I 4 morti di Modena esigono verità

L’eco delle proteste e delle rivolte nella primavera del 2020 nelle carceri italiane non si arresta e prosegue nelle carte delle Procure, per i pestaggi avvenuti durante i post-rivolta e per ricostruire i fatti sui nove decessi che pesano come un macigno. Tra questi, 4 detenuti sono usciti vivi dal carcere di Modena e sono morti pochi giorni dopo il trasferimento in altri istituti. Se per 5 di loro i risultati dell’autopsia hanno confermato il decesso per overdose da metadone, per questi ultimi 4 si stanno accavallando ipotesi tra pestaggi e carenze mediche. Cosa sia avvenuto nello spazio temporale tra l’irruzione degli agenti nelle sezioni occupate, la sedazione delle rivolte, il trasferimento in altri istituti e la morte dei prigionieri, se non sarà un’indagine dei tribunali a restituirci verità (cosa per cui siamo già abituati), ce la possiamo comunque immaginare.
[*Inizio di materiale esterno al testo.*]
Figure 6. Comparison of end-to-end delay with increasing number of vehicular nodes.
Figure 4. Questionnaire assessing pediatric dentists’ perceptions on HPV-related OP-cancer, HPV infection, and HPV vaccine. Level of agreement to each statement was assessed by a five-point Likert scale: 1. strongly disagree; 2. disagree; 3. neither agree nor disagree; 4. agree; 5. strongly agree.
Diverse testimonianze, ora sotto l’occhio della Procura di Modena, parlano di pestaggi e torture inflitti ai detenuti nel carcere modenese di Sant’Anna.

Sappiamo come troppo spesso “sfugga la mano” al personale in divisa quando vuole riportare sotto il proprio controllo la situazione durante proteste e rivolte, incitati all’abuso dalle istituzioni quando si sentono minacciate o derise, esaltati dall’addestramento vigliacco dove diversi agenti armati picchiano un detenuto inerme e denudato.
Troppo spesso i mass media e “l’orgoglio nazionale”, inoculato dal teatrino istituzionale, vogliono farci apparire l’Italia come una repubblica moderna e civilizzata. Nulla di più diverso dalla realtà: quella di uno Stato di Polizia, di una “democrazia di frontiera”, non diversa dalla Turchia di Erdogan o dal Messico.

La vera immagine del nostro paese sono quegli agenti che, mentre torturano i prigionieri, indossano il passamontagna.